Chacun garde présent à l’esprit la façon dont s’est déroulée la dernière élection du président Karzaï en 2009, largement entachée par des allégations de fraude, malgré la surveillance internationale, et par une faible participation. Les électeurs ne s’étaient pas précipités dans les bureaux de vote et pour cause. Plusieurs lieux de vote avaient en effet été attaqués par les talibans qui évidemment s’étaient abstenus de participer à cette présidentielle.

Hamid Karzaï et sa famille exercent une véritable emprise sur l’Afghanistan depuis dix ans. Si la Constitution empêche le président de se représenter, il ne semble pas vouloir renoncer à toute influence pour autant. C’est ainsi en tout cas qu’on pourrait interpréter l’interdiction opposée par Karzaï à la Commission électorale d’appel (ECC) d’employer des observateurs étrangers. Pour Human Rights Watch en Afghanistan, cette démarche est perçue comme « une volonté d’influencer le scrutin en nuisant à la seule institution qui a vraiment lutté contre la fraude lors des derniers scrutins ».

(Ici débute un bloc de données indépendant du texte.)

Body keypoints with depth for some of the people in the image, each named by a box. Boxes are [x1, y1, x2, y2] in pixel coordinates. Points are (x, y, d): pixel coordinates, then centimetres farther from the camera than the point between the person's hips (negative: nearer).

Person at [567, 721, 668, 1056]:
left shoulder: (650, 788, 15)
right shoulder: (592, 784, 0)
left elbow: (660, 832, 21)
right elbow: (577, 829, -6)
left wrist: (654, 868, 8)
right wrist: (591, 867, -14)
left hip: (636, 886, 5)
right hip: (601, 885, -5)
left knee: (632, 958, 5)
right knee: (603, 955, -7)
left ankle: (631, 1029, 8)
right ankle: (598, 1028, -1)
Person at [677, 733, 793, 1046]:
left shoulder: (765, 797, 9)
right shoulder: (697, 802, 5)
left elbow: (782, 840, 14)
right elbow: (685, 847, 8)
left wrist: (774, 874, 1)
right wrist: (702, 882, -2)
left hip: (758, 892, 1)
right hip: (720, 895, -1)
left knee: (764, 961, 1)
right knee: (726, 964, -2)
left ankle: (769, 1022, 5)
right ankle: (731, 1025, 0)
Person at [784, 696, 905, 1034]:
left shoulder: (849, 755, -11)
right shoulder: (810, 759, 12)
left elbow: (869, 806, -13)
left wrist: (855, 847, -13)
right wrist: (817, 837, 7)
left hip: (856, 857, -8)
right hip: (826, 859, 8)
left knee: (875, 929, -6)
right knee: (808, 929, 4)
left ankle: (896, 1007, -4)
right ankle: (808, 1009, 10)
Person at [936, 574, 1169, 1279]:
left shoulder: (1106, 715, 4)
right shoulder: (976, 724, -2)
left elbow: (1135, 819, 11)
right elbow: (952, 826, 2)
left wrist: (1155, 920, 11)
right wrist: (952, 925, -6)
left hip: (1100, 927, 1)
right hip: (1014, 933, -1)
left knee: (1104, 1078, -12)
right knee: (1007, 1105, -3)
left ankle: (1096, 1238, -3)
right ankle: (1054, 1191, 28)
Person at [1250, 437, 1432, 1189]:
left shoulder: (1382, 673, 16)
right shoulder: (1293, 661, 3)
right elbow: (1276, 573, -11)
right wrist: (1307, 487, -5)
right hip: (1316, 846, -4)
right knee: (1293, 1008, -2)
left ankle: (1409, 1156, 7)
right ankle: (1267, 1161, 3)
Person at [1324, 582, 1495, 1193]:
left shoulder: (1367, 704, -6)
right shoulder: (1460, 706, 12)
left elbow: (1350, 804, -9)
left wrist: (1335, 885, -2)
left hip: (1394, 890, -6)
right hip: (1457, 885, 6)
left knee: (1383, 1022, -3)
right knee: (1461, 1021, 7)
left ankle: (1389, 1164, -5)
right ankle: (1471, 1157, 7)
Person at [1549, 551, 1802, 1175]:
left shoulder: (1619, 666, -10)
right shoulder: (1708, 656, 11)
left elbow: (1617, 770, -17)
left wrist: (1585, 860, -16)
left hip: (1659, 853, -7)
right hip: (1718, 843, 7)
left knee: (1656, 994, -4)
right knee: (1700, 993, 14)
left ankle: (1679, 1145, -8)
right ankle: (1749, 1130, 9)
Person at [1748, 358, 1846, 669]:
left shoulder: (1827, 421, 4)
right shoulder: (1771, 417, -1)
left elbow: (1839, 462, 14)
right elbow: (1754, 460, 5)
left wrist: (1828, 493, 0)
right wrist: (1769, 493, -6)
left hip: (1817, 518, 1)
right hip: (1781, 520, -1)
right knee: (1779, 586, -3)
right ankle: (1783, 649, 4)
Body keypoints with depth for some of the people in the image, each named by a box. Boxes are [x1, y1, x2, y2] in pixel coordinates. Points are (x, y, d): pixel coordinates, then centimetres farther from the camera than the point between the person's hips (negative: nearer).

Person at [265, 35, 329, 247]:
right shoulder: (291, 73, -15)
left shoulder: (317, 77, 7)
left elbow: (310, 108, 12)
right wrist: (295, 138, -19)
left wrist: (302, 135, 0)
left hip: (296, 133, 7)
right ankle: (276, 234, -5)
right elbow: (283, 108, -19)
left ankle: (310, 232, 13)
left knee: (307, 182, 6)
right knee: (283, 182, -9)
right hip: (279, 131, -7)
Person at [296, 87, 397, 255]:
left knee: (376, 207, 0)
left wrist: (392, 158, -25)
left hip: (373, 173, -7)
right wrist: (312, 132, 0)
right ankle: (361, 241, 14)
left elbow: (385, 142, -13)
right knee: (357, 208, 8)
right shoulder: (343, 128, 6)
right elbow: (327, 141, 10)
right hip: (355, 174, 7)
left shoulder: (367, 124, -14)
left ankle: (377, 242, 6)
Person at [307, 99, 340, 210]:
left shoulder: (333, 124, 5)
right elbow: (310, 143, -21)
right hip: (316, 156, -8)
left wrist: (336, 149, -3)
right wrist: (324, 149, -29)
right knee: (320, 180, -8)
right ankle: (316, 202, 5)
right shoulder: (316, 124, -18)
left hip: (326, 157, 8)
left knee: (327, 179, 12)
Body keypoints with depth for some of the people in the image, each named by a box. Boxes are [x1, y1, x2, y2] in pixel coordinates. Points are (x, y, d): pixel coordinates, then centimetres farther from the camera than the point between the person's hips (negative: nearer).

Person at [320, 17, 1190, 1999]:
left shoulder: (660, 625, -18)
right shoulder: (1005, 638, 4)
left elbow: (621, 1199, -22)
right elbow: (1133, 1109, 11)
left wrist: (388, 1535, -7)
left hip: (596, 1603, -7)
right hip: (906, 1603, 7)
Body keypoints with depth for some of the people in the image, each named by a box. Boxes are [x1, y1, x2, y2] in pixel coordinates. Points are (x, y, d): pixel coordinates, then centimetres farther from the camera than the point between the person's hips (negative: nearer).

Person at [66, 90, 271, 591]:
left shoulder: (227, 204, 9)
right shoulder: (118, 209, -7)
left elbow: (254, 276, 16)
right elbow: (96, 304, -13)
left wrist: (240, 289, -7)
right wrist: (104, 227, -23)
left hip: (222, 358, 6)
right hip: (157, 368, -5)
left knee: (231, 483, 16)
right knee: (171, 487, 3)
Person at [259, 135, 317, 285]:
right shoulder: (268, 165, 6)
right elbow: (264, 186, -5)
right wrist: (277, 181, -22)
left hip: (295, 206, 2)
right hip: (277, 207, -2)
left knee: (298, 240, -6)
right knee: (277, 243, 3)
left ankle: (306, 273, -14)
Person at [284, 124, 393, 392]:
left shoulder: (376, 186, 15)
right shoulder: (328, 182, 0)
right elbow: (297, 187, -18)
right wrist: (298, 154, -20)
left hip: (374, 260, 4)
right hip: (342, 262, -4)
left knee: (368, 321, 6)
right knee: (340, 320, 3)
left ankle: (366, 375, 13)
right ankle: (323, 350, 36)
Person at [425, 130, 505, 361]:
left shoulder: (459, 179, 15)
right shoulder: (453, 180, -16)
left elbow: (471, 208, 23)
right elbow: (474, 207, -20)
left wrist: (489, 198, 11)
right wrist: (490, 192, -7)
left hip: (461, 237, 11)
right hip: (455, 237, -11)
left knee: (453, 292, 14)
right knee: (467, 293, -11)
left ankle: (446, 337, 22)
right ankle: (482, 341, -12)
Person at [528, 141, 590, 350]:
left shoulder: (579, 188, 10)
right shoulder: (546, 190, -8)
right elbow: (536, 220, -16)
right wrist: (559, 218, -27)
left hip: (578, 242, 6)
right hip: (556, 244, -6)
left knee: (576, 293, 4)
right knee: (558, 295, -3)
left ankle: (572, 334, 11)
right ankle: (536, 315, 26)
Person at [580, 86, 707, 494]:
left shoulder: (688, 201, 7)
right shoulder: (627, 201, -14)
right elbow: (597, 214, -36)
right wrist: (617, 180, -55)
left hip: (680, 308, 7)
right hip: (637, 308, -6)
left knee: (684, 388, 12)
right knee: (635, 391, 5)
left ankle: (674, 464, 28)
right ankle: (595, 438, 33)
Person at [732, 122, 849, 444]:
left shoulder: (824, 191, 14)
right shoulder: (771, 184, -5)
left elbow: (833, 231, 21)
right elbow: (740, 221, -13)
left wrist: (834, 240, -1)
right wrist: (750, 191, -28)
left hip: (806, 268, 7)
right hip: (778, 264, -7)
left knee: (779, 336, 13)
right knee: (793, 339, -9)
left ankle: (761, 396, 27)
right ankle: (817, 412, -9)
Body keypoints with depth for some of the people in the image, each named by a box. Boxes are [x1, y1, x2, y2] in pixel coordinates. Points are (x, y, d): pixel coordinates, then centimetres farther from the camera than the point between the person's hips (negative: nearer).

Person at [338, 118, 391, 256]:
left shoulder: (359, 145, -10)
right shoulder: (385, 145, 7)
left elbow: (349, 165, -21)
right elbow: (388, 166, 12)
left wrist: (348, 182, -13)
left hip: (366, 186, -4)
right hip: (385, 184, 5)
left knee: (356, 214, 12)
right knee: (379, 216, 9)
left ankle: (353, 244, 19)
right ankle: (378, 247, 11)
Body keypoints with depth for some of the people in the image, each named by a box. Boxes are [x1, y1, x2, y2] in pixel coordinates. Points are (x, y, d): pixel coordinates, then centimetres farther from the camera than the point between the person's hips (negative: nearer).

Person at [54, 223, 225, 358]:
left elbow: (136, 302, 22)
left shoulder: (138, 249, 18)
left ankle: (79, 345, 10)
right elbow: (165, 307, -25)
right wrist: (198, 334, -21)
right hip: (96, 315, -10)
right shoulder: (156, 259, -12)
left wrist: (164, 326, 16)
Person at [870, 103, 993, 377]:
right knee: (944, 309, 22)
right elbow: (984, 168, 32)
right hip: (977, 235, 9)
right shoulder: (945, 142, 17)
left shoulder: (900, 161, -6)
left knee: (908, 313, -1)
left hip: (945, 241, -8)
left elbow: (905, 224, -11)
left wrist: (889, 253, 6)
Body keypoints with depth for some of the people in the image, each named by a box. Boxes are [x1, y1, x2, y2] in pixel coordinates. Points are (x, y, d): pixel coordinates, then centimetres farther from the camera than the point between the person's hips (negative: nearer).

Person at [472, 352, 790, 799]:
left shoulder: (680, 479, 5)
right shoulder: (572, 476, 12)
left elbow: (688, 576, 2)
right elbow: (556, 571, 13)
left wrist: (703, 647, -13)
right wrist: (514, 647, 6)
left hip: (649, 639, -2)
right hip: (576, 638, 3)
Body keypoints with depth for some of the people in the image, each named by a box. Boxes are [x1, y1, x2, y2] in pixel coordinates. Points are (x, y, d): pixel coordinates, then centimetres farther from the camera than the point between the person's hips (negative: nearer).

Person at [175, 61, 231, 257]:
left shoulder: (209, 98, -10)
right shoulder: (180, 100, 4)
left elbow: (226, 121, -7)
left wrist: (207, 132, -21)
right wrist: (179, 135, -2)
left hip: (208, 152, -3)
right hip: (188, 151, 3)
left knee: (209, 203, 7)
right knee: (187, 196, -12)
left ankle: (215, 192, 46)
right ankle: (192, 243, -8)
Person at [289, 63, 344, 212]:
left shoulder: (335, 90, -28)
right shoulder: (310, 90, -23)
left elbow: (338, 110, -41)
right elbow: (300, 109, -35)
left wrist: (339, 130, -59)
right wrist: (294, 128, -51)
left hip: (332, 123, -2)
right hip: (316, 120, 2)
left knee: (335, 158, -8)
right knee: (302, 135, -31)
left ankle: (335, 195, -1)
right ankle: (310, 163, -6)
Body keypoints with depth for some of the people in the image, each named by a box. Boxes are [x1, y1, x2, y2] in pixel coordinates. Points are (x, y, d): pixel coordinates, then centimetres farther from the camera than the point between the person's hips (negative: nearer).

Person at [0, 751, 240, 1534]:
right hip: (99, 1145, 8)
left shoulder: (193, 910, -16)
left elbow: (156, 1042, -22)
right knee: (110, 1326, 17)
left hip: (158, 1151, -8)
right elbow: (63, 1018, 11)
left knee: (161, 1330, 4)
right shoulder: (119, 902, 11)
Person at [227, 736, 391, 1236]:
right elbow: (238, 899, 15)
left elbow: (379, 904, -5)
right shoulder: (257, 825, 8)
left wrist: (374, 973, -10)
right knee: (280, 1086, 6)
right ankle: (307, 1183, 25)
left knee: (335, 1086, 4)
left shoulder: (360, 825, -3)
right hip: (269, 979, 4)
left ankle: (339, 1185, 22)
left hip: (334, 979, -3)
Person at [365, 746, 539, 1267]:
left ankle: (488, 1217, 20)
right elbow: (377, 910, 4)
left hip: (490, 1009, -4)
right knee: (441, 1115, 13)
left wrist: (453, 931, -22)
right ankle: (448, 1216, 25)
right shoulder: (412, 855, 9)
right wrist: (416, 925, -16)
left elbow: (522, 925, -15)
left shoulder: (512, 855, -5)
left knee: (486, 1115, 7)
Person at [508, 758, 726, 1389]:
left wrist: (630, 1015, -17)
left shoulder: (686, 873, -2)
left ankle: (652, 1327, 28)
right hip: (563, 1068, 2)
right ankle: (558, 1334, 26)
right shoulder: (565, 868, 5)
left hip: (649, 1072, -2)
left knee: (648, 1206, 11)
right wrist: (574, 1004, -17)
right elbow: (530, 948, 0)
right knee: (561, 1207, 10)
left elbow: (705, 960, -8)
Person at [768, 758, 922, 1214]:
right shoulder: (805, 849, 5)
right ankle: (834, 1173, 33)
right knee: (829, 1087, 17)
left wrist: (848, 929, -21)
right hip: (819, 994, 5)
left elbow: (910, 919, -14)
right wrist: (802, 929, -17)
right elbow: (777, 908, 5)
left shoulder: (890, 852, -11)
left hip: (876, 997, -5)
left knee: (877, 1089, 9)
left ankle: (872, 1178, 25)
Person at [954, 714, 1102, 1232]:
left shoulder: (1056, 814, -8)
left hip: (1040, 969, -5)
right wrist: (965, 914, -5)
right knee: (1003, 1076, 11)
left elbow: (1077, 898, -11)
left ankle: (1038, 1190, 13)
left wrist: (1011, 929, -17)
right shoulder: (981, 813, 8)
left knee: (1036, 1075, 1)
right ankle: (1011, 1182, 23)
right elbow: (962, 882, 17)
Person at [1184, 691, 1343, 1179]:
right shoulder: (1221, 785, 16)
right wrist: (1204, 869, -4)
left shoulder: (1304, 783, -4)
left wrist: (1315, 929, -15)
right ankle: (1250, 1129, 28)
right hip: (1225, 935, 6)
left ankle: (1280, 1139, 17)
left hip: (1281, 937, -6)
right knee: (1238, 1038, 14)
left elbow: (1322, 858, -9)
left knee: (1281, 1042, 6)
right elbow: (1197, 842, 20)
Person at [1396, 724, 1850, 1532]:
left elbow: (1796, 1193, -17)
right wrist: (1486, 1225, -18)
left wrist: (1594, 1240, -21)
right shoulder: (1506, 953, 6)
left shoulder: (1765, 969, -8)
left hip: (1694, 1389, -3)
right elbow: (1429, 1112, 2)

Dans la perspective des futures élections, outre les talibans, l’autre mouvement important de l’insurrection afghane, Hezb-e-Islami a aussi été mentionné comme pouvant participer au scrutin soit comme candidat ou comme électeur. Ayant déjà fait connaître son intérêt pour des pourparlers de paix avec le gouvernement de Karzaï, Hezb-e-Islami et son chef Gulbuddin Hekmatyar entretiennent des liens pas toujours très clairs avec les talibans. « Nous sommes prêts à ouvrir la voie aux groupes armés de l’opposition, a déclaré Fazel Ahmad Manawi de la commission électorale et « il n’y aura aucune discrimination », a-t-il encore précisé.  

Les candidatures seront examinées par la commission électorale du 16 septembre au 6 octobre 2013. Une liste préliminaire sera publiée dès le 19 octobre, moins d’un mois avant la liste définitive, le 16 novembre. Les autorités afghanes montrent ainsi leur volonté de mettre en œuvre leurs engagements pris à la conférence de Tokyo, en juillet dernier. Lors de cette réunion, les représentants de plus de 80 pays soutenant l’Afghanistan, avaient promis une aide de 16 milliards de dollars d’ici à 2015 à la condition notamment qu’une élection présidentielle crédible se tienne en 2014.